• _EXERCISE REQUIREMENTS_: From the listing below, output the lines between the one with "Breast MRI (dynamic contrast-enhanced), one axial slice;" and the one with "Structures marked on", including those two, and nothing else. Pictures are not copied.

• _INFORMATION SHOWN_:
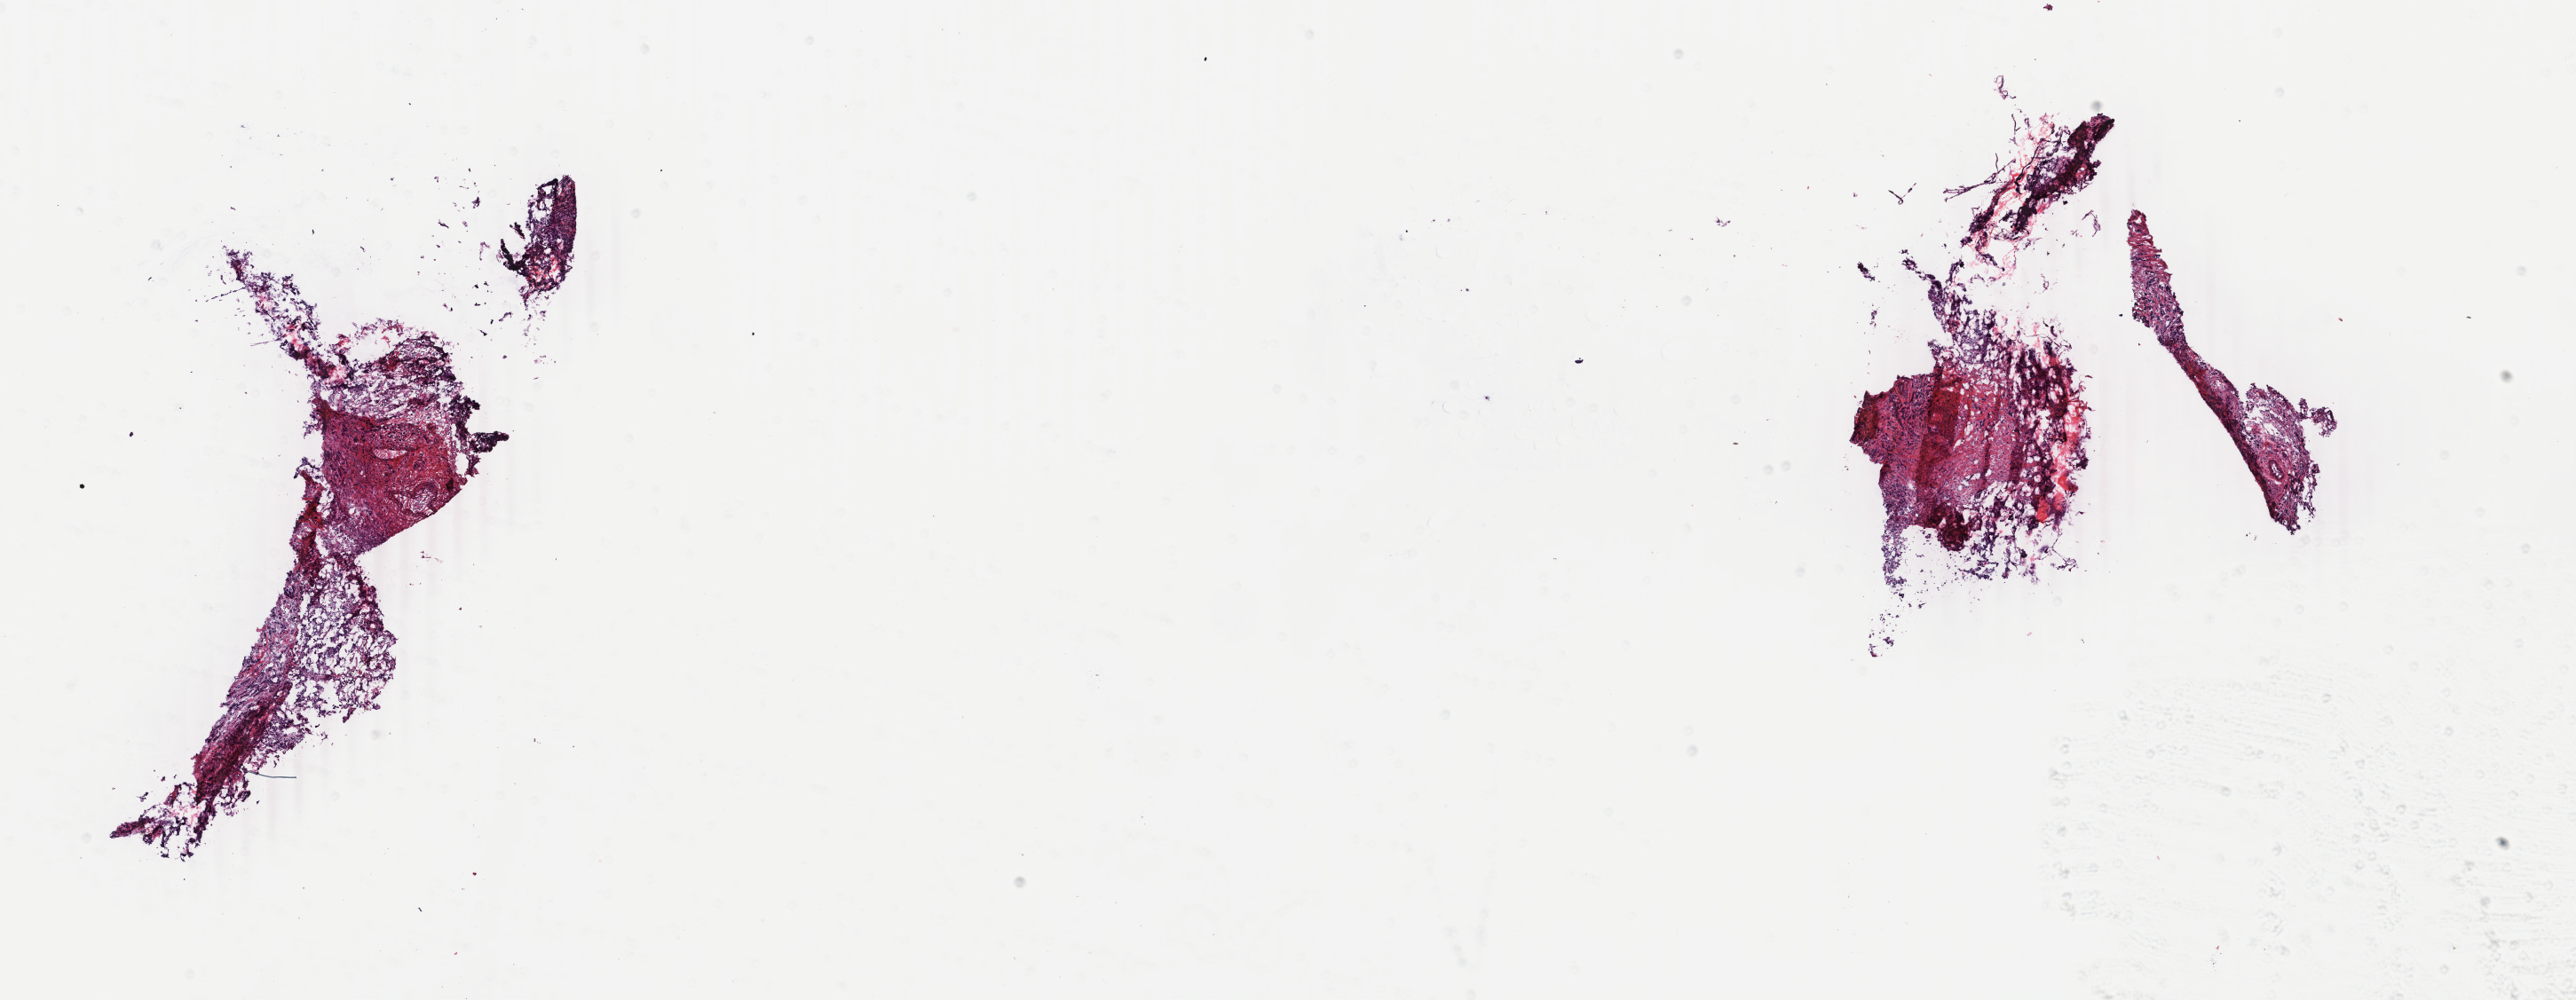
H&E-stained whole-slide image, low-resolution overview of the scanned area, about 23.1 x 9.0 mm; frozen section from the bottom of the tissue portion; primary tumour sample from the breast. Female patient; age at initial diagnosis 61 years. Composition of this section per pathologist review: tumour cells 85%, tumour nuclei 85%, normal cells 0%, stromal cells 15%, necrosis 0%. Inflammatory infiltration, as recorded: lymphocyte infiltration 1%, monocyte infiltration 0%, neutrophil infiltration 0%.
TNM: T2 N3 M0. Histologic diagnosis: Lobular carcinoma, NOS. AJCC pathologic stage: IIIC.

---

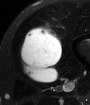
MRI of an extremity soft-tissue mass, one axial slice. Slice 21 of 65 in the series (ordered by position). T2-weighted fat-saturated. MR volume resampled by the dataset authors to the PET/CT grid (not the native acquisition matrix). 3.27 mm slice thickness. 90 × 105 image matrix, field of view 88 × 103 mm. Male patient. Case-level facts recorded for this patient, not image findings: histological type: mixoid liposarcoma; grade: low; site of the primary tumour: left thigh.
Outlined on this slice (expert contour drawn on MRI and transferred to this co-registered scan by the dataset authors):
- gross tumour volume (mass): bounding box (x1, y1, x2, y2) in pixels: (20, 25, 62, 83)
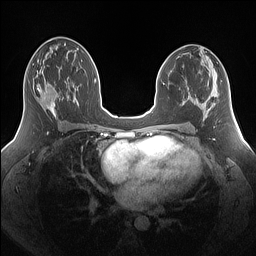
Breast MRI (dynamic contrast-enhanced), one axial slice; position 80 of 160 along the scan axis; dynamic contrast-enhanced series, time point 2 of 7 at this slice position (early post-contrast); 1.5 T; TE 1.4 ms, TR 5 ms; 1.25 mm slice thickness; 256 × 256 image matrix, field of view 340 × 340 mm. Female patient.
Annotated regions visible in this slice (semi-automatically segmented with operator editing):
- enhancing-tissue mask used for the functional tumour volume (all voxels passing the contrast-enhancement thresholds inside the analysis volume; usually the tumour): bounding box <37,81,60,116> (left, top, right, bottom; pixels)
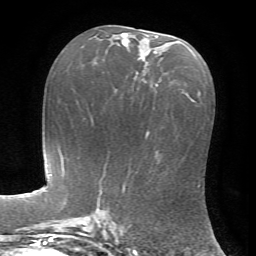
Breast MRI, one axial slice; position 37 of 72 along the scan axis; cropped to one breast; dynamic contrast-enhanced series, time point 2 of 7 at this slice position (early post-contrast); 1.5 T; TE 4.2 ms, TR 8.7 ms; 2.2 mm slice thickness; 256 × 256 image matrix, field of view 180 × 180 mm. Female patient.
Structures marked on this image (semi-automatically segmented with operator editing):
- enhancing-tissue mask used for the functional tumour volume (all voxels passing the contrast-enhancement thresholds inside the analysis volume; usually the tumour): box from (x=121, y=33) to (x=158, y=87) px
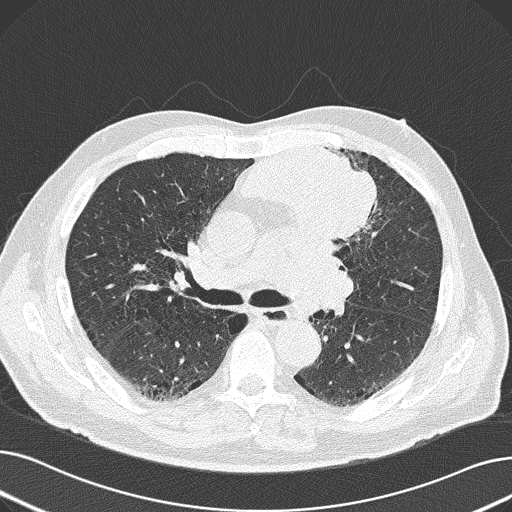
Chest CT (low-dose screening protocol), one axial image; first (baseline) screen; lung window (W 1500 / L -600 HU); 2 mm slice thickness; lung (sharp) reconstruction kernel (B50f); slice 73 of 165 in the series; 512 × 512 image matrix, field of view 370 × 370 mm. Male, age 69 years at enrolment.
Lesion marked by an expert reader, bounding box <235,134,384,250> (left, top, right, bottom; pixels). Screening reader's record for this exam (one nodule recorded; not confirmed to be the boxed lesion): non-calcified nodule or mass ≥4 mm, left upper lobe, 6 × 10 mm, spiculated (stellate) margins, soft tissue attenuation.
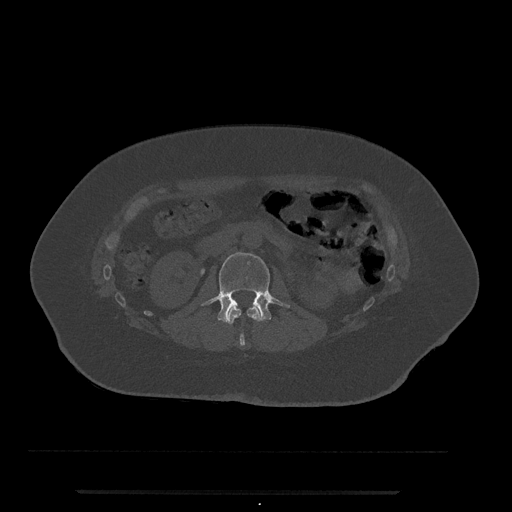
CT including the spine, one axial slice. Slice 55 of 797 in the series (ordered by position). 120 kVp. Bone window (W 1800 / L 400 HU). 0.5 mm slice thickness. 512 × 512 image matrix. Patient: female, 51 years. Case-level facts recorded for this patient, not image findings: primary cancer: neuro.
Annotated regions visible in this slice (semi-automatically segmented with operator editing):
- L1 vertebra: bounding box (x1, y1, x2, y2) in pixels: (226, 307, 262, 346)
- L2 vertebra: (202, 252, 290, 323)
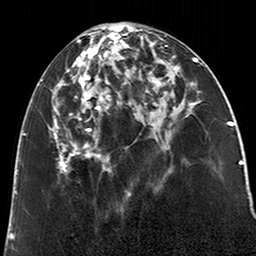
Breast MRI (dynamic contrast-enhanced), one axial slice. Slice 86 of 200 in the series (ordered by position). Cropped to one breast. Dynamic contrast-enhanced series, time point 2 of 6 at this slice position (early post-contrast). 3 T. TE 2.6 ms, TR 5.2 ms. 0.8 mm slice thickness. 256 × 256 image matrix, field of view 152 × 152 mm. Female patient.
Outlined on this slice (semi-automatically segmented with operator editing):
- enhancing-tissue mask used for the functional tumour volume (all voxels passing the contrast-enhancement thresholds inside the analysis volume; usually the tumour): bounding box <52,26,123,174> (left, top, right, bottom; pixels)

• _EXPECTED OUTPUT_:
Breast MRI (dynamic contrast-enhanced), one axial slice; position 80 of 160 along the scan axis; dynamic contrast-enhanced series, time point 2 of 7 at this slice position (early post-contrast); 1.5 T; TE 1.4 ms, TR 5 ms; 1.25 mm slice thickness; 256 × 256 image matrix, field of view 340 × 340 mm. Female patient.
Annotated regions visible in this slice (semi-automatically segmented with operator editing):
- enhancing-tissue mask used for the functional tumour volume (all voxels passing the contrast-enhancement thresholds inside the analysis volume; usually the tumour): bounding box <37,81,60,116> (left, top, right, bottom; pixels)
Breast MRI, one axial slice; position 37 of 72 along the scan axis; cropped to one breast; dynamic contrast-enhanced series, time point 2 of 7 at this slice position (early post-contrast); 1.5 T; TE 4.2 ms, TR 8.7 ms; 2.2 mm slice thickness; 256 × 256 image matrix, field of view 180 × 180 mm. Female patient.
Structures marked on this image (semi-automatically segmented with operator editing):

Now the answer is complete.